管家苦笑了下:“我知道我不該瞞着不說,但我欠了那孩子很多,他的外公不承認他的存在,他一出生就被家人給抛棄了,直到他死後我都沒能給他提供一點幫助,我想補償他,我的私心釀出了很多錯誤來……”
在異種管理局工作了六年,時絮見過了無數生離死別,與無數悲情的故事,比管家還要慘的大有人在。
管家的故事并未讓他有一絲一毫的動容,時絮知道管家為什麽選擇這樣做,卻無法感同身受。
他的理智很清醒,近乎冷漠地道:“這麽多年,異種管理局都沒有發現那只污染物,是你的手筆?”

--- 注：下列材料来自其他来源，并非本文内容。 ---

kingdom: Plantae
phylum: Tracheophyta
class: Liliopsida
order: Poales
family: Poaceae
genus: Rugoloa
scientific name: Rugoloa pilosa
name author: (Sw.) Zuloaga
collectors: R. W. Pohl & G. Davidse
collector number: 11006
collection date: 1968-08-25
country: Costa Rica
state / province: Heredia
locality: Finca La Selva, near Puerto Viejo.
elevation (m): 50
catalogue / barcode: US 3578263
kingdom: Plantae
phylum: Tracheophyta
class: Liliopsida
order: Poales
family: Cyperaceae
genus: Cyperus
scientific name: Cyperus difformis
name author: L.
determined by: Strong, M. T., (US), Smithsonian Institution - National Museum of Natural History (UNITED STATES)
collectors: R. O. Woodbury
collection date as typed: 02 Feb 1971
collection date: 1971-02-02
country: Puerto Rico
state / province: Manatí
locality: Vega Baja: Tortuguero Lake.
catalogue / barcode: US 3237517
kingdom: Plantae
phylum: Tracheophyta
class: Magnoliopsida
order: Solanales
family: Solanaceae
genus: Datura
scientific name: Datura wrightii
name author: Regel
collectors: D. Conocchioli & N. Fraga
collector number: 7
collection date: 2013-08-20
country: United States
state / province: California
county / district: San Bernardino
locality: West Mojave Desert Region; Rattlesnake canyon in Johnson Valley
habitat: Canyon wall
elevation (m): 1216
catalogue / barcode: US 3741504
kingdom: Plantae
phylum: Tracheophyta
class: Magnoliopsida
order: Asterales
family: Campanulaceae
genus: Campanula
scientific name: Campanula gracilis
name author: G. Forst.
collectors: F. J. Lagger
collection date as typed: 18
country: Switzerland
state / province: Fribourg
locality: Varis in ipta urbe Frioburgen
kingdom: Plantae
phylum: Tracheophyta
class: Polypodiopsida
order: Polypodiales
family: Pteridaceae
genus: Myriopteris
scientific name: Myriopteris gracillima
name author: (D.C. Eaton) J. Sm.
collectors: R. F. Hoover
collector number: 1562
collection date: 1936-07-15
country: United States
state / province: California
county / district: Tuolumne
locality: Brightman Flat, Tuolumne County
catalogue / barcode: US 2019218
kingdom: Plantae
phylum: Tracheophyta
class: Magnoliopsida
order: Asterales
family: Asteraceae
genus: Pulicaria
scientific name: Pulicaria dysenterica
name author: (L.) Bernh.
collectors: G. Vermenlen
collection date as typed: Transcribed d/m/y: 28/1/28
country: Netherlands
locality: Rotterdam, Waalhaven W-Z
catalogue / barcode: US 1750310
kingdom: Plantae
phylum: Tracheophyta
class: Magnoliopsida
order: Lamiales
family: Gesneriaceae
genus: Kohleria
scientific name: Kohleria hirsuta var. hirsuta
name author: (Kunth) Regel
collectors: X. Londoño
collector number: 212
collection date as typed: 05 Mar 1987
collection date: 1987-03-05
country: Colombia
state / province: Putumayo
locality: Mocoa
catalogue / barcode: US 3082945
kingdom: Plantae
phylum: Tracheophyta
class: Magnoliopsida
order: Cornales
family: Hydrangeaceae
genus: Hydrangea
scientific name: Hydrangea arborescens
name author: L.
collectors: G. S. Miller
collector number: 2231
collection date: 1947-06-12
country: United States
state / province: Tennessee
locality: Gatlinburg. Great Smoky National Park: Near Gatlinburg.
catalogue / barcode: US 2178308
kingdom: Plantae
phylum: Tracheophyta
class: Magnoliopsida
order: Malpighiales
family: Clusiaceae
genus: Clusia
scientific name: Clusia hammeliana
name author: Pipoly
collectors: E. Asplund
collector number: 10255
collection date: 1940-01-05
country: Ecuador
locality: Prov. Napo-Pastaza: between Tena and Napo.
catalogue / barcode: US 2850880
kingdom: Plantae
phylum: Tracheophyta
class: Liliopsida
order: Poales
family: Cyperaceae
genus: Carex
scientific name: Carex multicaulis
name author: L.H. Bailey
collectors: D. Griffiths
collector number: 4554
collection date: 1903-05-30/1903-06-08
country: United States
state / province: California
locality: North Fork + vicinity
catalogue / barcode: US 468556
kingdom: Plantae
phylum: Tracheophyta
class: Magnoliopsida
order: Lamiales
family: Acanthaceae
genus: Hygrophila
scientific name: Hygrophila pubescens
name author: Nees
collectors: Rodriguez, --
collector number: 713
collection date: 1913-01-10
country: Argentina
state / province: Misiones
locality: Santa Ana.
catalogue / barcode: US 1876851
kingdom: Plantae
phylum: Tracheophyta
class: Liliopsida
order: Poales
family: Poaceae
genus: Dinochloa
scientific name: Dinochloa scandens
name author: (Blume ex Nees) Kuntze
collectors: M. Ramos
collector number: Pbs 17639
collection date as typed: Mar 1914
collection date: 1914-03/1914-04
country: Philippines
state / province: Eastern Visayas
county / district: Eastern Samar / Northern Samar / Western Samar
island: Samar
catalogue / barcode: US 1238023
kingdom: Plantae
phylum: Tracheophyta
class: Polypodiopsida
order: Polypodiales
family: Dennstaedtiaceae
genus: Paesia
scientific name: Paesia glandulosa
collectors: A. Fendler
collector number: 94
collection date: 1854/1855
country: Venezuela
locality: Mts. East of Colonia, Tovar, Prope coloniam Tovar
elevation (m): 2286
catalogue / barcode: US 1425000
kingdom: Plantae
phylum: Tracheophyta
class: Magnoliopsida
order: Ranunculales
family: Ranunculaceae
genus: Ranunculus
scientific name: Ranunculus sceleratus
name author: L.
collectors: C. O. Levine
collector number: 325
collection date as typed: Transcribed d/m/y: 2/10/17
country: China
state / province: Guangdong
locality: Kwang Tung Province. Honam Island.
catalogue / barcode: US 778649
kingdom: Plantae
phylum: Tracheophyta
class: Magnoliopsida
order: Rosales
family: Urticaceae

管家:“老爺也幫了我,我在時家做了幾十年的管家,老爺對我還算有幾分感情,他憐憫我失去了兒子,幫我隐瞞了那只污染物的事情,老爺送了我一套房子,那只污染物平時就住在那裏,我只要一有休息時間就會去探望他。”
時岩會做這樣的事情,時絮一點都不意外。
管家用‘憐憫’來形容非常準确,時絮都能想到,時岩之所以會幫助管家,不是因為時岩有多心疼管家的遭遇。
時岩不過是随便伸個手幫個忙,讓管家對他感恩戴德,籠絡人心,讓管家對他更加忠誠,也是為了更好的掌控住管家。
時岩會考慮污染物殺人的事情嗎?
當然不會。
時岩是個自負的人,他培養了許多異能者,認為不管出什麽事,那些異能者都能夠保護他。
時岩肯定在想,就算日後那只污染物鬧出點動靜來,只要在異種管理局察覺之前,下令斬殺那只污染物,這件事就永遠不會被人察覺,所以時岩才能放心地留下那只污染物。
自以為是的操控一切。
一個父親想要彌補自己的孩子,時岩卻将這份愧疚之心當成用來要挾管家的籌碼,真是可笑。
時岩果然是商人,徹頭徹尾只注重利益。
“所以,你既然選擇養着這只污染物,那為什麽又要跟我說明真相?”時絮嗤笑道,“你不會是突然醒悟過來,想要贖罪?”
“那只污染物在我的放縱下殺了無數人,我什麽都做不了,也無法将失去的東西償還給那些人,我沒有資格贖罪。”管家捂住疲憊的臉,嘆息道,“我的确是突然醒悟過來的,我忽然發現,阿城已經不是我印象中的阿城了,我才終于清醒過來,他不是我的阿城,它只是一只肮髒的污染物,它占據了我兒子的身體,用我兒子的身體做了那麽多壞事……”
一開始,那只污染物是很聽話的,他被表象給蒙騙了。
那只污染物很聰明,知道自己現在實力不夠,只能用謊言和演技欺騙他。
污染物用阿城的身體讨好他,在他面前表現的聽話懂事,讓他無法狠心将它殺死。
它在這十幾年裏不斷吞噬、進化,終于不用在他面前僞裝。
然後,他的阿城開始面目全非……
半個月前,他去金竹灣看望‘阿城’,一進門就發現,‘阿城’趴在地板上,正在啃食一個小孩的腳,那個小孩還活着,在看到他的瞬間燃起了求生的希望,哭泣着朝他伸出手,祈求他能夠救自己一命。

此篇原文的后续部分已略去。